Collected data:
· · · · · · ·

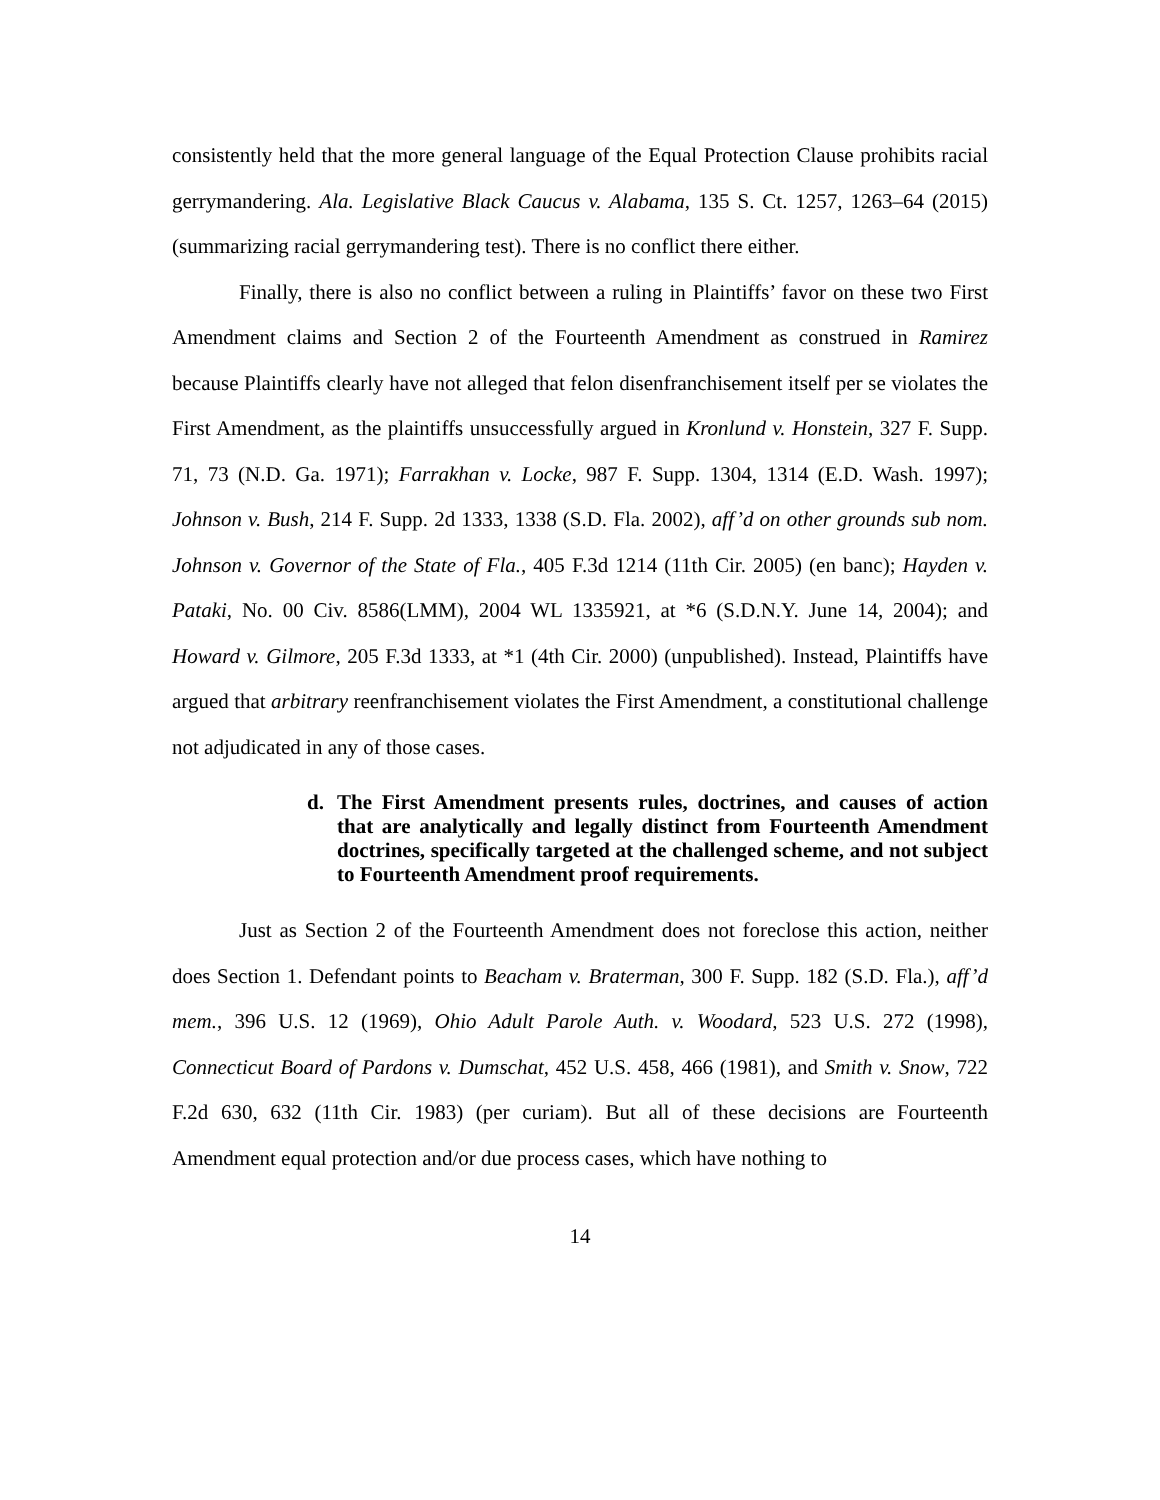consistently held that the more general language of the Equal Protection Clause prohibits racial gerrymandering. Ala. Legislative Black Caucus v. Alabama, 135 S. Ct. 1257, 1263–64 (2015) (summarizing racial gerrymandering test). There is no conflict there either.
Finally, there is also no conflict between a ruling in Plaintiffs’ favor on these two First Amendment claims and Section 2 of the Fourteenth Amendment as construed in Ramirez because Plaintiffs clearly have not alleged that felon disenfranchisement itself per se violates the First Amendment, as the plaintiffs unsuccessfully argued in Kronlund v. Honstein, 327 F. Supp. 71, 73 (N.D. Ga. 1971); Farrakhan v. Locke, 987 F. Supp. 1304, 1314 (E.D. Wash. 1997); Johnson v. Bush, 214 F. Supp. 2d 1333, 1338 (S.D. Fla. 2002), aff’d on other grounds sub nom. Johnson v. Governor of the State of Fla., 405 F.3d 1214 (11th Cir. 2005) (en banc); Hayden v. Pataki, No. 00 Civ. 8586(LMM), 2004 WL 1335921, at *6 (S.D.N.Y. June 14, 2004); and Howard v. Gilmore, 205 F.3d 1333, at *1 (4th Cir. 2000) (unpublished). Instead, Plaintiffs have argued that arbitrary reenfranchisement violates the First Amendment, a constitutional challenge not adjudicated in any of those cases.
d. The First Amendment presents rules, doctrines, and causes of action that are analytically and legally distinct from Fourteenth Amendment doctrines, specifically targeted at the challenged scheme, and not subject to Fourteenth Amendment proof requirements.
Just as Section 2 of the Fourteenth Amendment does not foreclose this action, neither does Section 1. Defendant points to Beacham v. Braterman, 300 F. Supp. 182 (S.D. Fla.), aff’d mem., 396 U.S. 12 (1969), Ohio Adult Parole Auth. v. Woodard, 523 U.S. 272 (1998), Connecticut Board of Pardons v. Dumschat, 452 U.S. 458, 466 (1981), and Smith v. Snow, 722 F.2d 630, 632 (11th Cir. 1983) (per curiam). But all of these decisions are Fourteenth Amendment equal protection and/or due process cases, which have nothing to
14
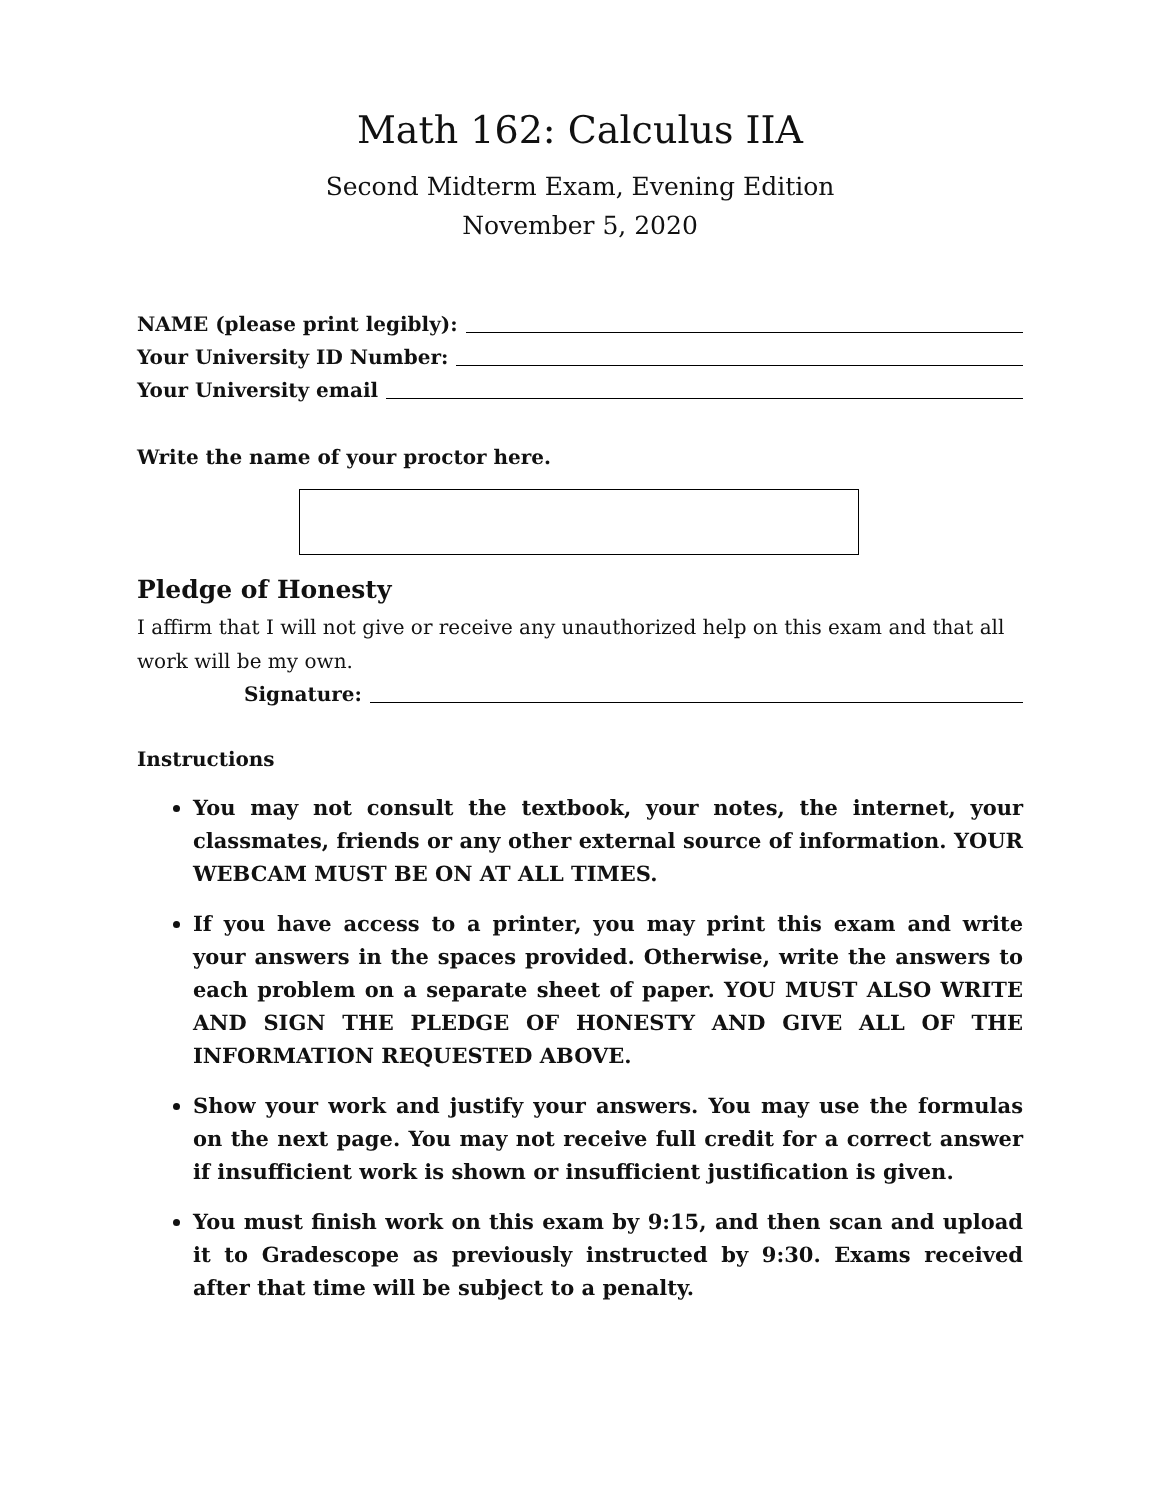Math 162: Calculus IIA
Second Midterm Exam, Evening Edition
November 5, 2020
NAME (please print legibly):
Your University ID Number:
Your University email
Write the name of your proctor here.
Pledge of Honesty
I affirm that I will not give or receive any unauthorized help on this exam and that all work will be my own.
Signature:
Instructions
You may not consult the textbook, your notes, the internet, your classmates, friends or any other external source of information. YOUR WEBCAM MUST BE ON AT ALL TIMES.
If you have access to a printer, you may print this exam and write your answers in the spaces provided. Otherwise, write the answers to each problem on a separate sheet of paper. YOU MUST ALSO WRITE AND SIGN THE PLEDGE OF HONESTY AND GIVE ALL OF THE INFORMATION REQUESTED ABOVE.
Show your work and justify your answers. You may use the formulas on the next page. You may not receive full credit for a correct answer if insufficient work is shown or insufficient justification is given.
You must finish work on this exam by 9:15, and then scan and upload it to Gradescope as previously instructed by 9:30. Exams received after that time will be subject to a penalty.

· · · · · · ·

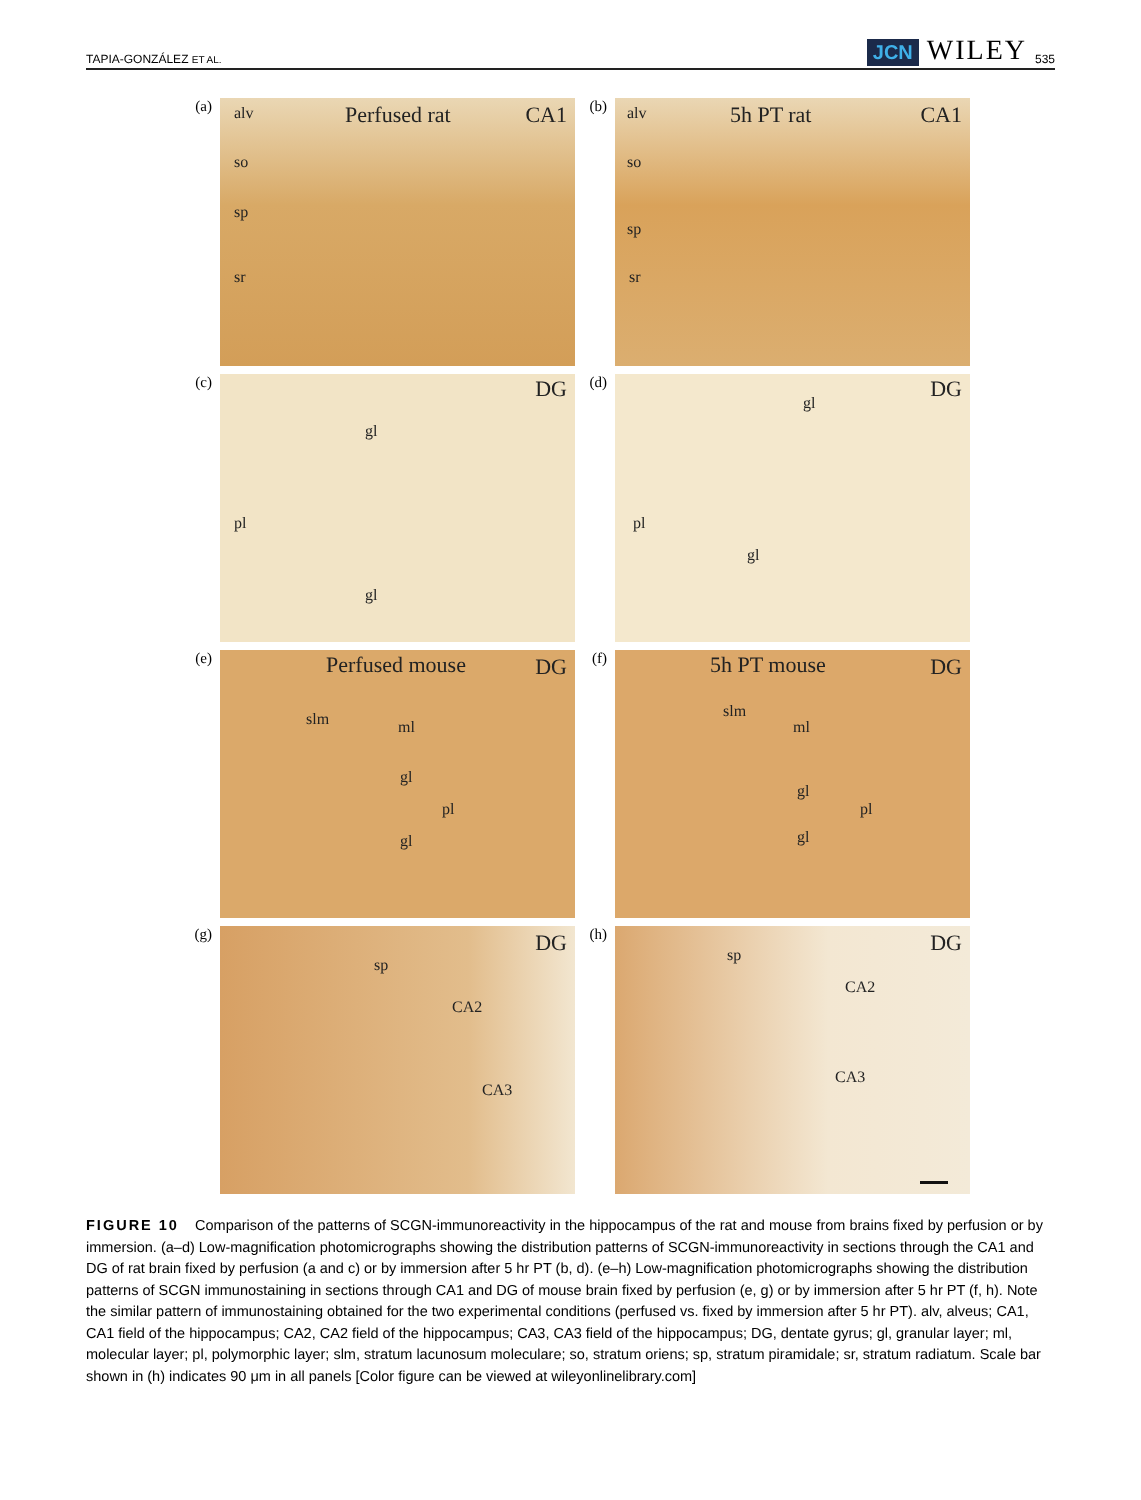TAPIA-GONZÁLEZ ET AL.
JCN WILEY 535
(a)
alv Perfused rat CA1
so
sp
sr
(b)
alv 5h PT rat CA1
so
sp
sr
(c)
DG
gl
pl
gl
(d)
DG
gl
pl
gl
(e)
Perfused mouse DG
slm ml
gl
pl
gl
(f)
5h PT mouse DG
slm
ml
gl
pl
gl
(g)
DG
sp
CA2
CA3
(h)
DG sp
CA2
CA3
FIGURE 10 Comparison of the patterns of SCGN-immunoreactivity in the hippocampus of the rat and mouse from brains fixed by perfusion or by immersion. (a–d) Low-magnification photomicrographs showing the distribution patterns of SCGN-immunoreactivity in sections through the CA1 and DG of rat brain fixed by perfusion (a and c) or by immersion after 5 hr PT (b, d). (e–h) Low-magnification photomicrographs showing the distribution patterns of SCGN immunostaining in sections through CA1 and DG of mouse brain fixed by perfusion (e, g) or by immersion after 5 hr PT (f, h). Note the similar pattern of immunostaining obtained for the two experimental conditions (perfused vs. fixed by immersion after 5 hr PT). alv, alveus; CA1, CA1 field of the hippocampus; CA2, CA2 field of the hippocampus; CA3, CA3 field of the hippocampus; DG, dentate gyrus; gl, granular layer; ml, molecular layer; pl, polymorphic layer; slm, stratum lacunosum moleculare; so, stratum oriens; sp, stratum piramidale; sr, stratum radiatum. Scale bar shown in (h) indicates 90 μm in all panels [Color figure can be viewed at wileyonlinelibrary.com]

· · · · · · ·

Instructions for the task: Read the entries and show each line that mentions "University".

Answer:
Your University ID Number:
Your University email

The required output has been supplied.